There are still rumors floating about that Cheney might resign...
I'd be surprised, but then Bush did express confidence in Cheney at the same time he did about Rumsfeld so who knows...
half-clean with blue toes.
That could be a song...
Baby, I've got the half-clean, blue toe blues....
OK, it could be a song in my head, anyway.
I just noticed one of the auditors has her gloves on.
How very Bob Cratchett. Jesse, are you working for Ebenezer Scrooge?
Toronto's i maid cafe: [link]
a Japanese cafe where women dressed up in anime maid outfits wait on patrons with lavish attention.
Geek girl jewelry: [link]
Earrings, bracelets, etc. made from microchips, resistors, etc.

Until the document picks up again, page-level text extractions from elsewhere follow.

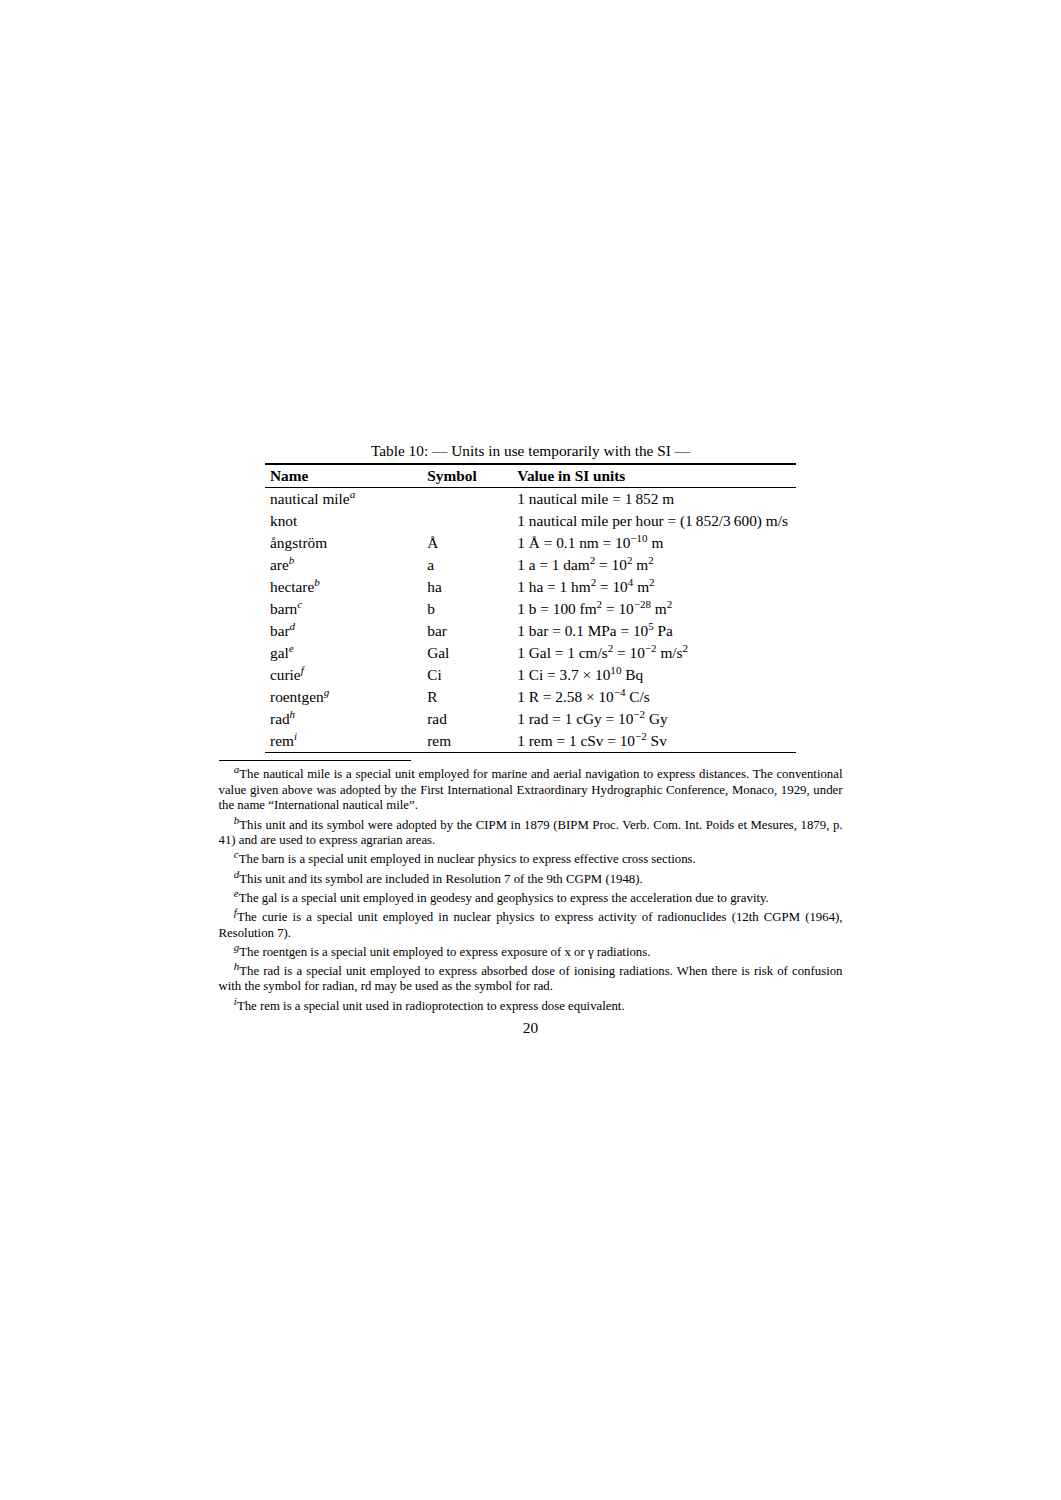Table 10: — Units in use temporarily with the SI —
| Name | Symbol | Value in SI units |
| --- | --- | --- |
| nautical mile a | | 1 nautical mile = 1 852 m |
| knot | | 1 nautical mile per hour = (1 852/3 600) m/s |
| ångström | Å | 1 Å = 0.1 nm = 10 −10 m |
| are b | a | 1 a = 1 dam 2 = 10 2 m 2 |
| hectare b | ha | 1 ha = 1 hm 2 = 10 4 m 2 |
| barn c | b | 1 b = 100 fm 2 = 10 −28 m 2 |
| bar d | bar | 1 bar = 0.1 MPa = 10 5 Pa |
| gal e | Gal | 1 Gal = 1 cm/s 2 = 10 −2 m/s 2 |
| curie f | Ci | 1 Ci = 3.7 × 10 10 Bq |
| roentgen g | R | 1 R = 2.58 × 10 −4 C/s |
| rad h | rad | 1 rad = 1 cGy = 10 −2 Gy |
| rem i | rem | 1 rem = 1 cSv = 10 −2 Sv |
a The nautical mile is a special unit employed for marine and aerial navigation to express distances. The conventional value given above was adopted by the First International Extraordinary Hydrographic Conference, Monaco, 1929, under the name “International nautical mile”.
b This unit and its symbol were adopted by the CIPM in 1879 (BIPM Proc. Verb. Com. Int. Poids et Mesures, 1879, p. 41) and are used to express agrarian areas.
c The barn is a special unit employed in nuclear physics to express effective cross sections.
d This unit and its symbol are included in Resolution 7 of the 9th CGPM (1948).
e The gal is a special unit employed in geodesy and geophysics to express the acceleration due to gravity.
f The curie is a special unit employed in nuclear physics to express activity of radionuclides (12th CGPM (1964), Resolution 7).
g The roentgen is a special unit employed to express exposure of x or γ radiations.
h The rad is a special unit employed to express absorbed dose of ionising radiations. When there is risk of confusion with the symbol for radian, rd may be used as the symbol for rad.
i The rem is a special unit used in radioprotection to express dose equivalent.
20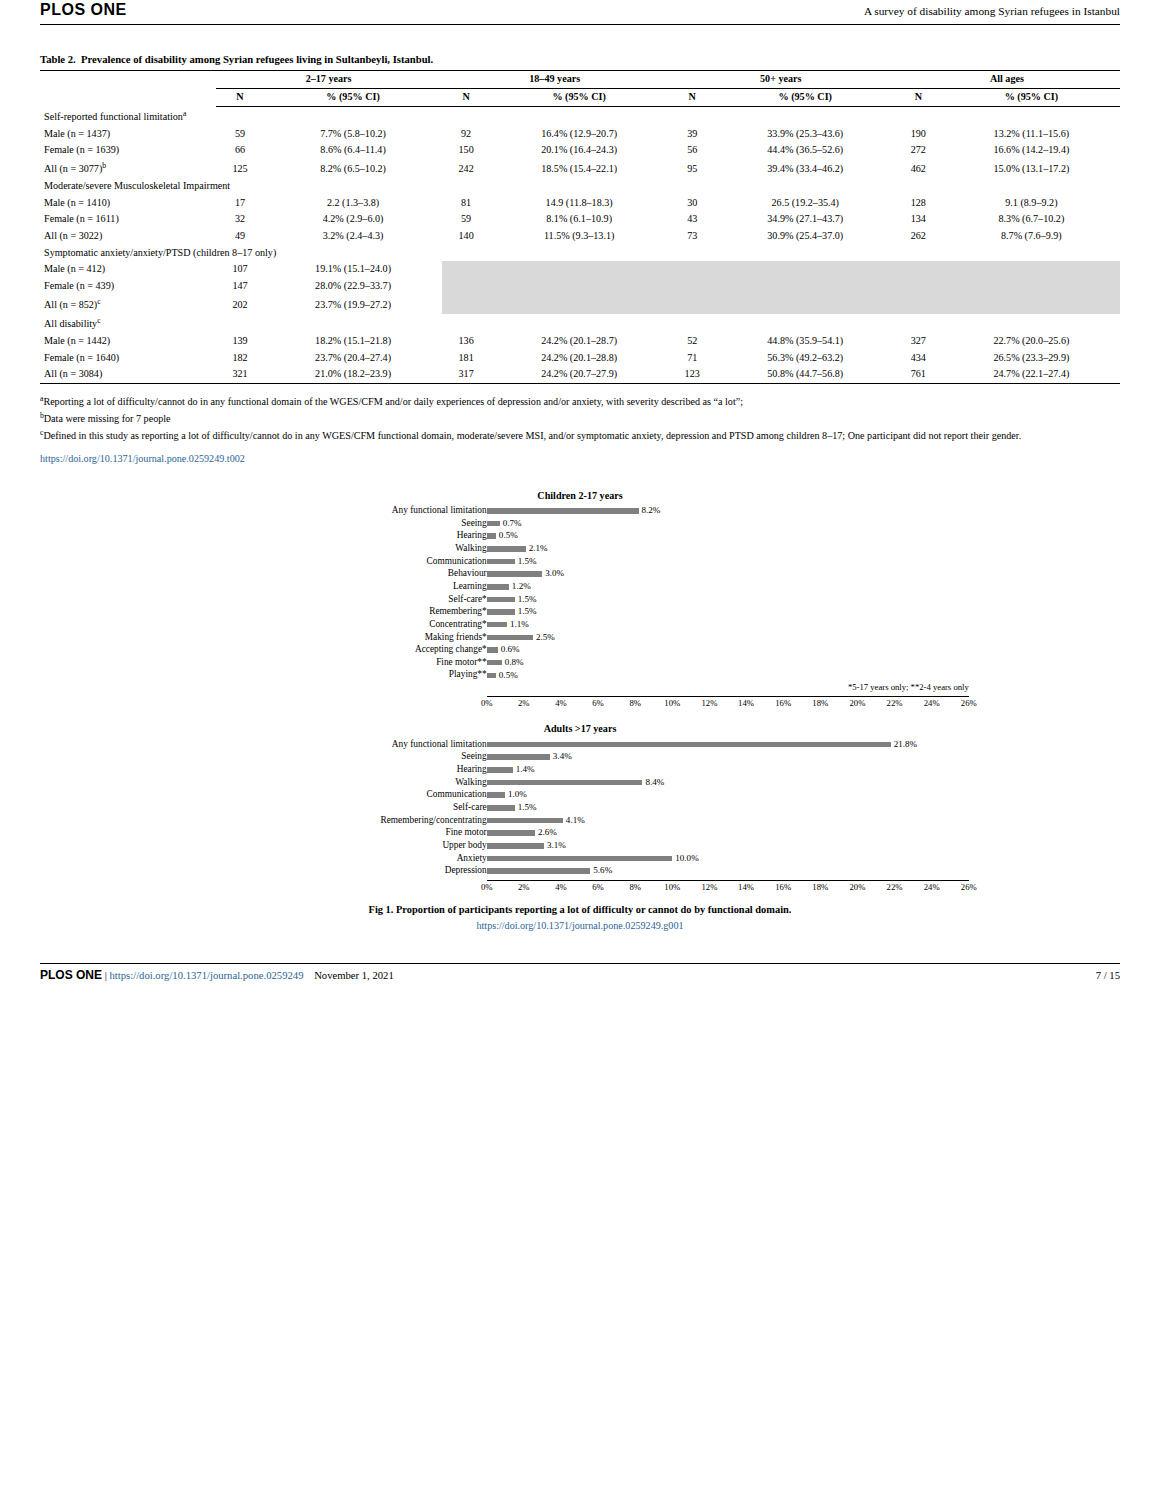PLOS ONE
A survey of disability among Syrian refugees in Istanbul
Table 2. Prevalence of disability among Syrian refugees living in Sultanbeyli, Istanbul.
| | 2–17 years | 18–49 years | 50+ years | All ages |
| --- | --- | --- | --- | --- |
| | N | % (95% CI) | N | % (95% CI) | N | % (95% CI) | N | % (95% CI) |
| Self-reported functional limitation a |
| Male (n = 1437) | 59 | 7.7% (5.8–10.2) | 92 | 16.4% (12.9–20.7) | 39 | 33.9% (25.3–43.6) | 190 | 13.2% (11.1–15.6) |
| Female (n = 1639) | 66 | 8.6% (6.4–11.4) | 150 | 20.1% (16.4–24.3) | 56 | 44.4% (36.5–52.6) | 272 | 16.6% (14.2–19.4) |
| All (n = 3077) b | 125 | 8.2% (6.5–10.2) | 242 | 18.5% (15.4–22.1) | 95 | 39.4% (33.4–46.2) | 462 | 15.0% (13.1–17.2) |
| Moderate/severe Musculoskeletal Impairment |
| Male (n = 1410) | 17 | 2.2 (1.3–3.8) | 81 | 14.9 (11.8–18.3) | 30 | 26.5 (19.2–35.4) | 128 | 9.1 (8.9–9.2) |
| Female (n = 1611) | 32 | 4.2% (2.9–6.0) | 59 | 8.1% (6.1–10.9) | 43 | 34.9% (27.1–43.7) | 134 | 8.3% (6.7–10.2) |
| All (n = 3022) | 49 | 3.2% (2.4–4.3) | 140 | 11.5% (9.3–13.1) | 73 | 30.9% (25.4–37.0) | 262 | 8.7% (7.6–9.9) |
| Symptomatic anxiety/anxiety/PTSD (children 8–17 only) |
| Male (n = 412) | 107 | 19.1% (15.1–24.0) | | | | | | |
| Female (n = 439) | 147 | 28.0% (22.9–33.7) | | | | | | |
| All (n = 852) c | 202 | 23.7% (19.9–27.2) | | | | | | |
| All disability c |
| Male (n = 1442) | 139 | 18.2% (15.1–21.8) | 136 | 24.2% (20.1–28.7) | 52 | 44.8% (35.9–54.1) | 327 | 22.7% (20.0–25.6) |
| Female (n = 1640) | 182 | 23.7% (20.4–27.4) | 181 | 24.2% (20.1–28.8) | 71 | 56.3% (49.2–63.2) | 434 | 26.5% (23.3–29.9) |
| All (n = 3084) | 321 | 21.0% (18.2–23.9) | 317 | 24.2% (20.7–27.9) | 123 | 50.8% (44.7–56.8) | 761 | 24.7% (22.1–27.4) |
aReporting a lot of difficulty/cannot do in any functional domain of the WGES/CFM and/or daily experiences of depression and/or anxiety, with severity described as “a lot”;
bData were missing for 7 people
cDefined in this study as reporting a lot of difficulty/cannot do in any WGES/CFM functional domain, moderate/severe MSI, and/or symptomatic anxiety, depression and PTSD among children 8–17; One participant did not report their gender.
https://doi.org/10.1371/journal.pone.0259249.t002
Children 2-17 years
| Any functional limitation | 8.2% |
| Seeing | 0.7% |
| Hearing | 0.5% |
| Walking | 2.1% |
| Communication | 1.5% |
| Behaviour | 3.0% |
| Learning | 1.2% |
| Self-care* | 1.5% |
| Remembering* | 1.5% |
| Concentrating* | 1.1% |
| Making friends* | 2.5% |
| Accepting change* | 0.6% |
| Fine motor** | 0.8% |
| Playing** | 0.5% |
| | *5-17 years only; **2-4 years only |
| | 0% 2% 4% 6% 8% 10% 12% 14% 16% 18% 20% 22% 24% 26% |
Adults >17 years
| Any functional limitation | 21.8% |
| Seeing | 3.4% |
| Hearing | 1.4% |
| Walking | 8.4% |
| Communication | 1.0% |
| Self-care | 1.5% |
| Remembering/concentrating | 4.1% |
| Fine motor | 2.6% |
| Upper body | 3.1% |
| Anxiety | 10.0% |
| Depression | 5.6% |
| | 0% 2% 4% 6% 8% 10% 12% 14% 16% 18% 20% 22% 24% 26% |
Fig 1. Proportion of participants reporting a lot of difficulty or cannot do by functional domain.
https://doi.org/10.1371/journal.pone.0259249.g001
PLOS ONE | https://doi.org/10.1371/journal.pone.0259249 November 1, 2021
7 / 15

Shepherds hook earrings with real electronic resistors. Midnight blue seed beads make up this fun design. They are lead free and the color bands (resistance value) may vary from pair to pair.
Heh.
How very Bob Cratchett. Jesse, are you working for Ebenezer Scrooge?
Ha! That's what I said to my officemate! She totally looks like Bob Cratchitt.
My mom grew up in Georgia during the depression. I was very shocked to find out she never got toys for Christmas. She got apples and Brazil nuts (not what they were called in Georgia in the thirties, of course), a twig of raisins on the stem and, if it was a very good year, an orange.
When we drove through the Florida orange groves her eyes lit up like she was seeing Santa's workshop.
Do the sushi ones come with a fish? This is obviously something I really need to know.
They come with plastic sushi! And different pieces are in each box! It's very exciting (obviously).
Gingerbread TIE fighter: [link]
My grandmother grew up in a little town in Delaware called Principio Furnace in the 1920s, and they were pretty poor. She told the same stories about getting oranges in her Christmas stocking, and what a treat it was.
oranges are exotic as durians, if you're in, say, Nebraska in 18-whatever.
The first time I read the Little House books, I remember being so freaked out at the idea of only having two oranges total before your 15th birthday and remembering eating both of them so clearly. It's interesting to see how much more "civilized" their South Dakota town became between the Long Winter and her marriage, because Almanzo's announcement of bringing Christmas oranges wasn't viewed as all that big of a deal (a nice present, but nothing that they hadn't had before). Of course, being on the grassland prairie, Christmas trees were also in rare supply--the town tree was a big event, and something that Laura's youngest sister hadn't seen before the last book.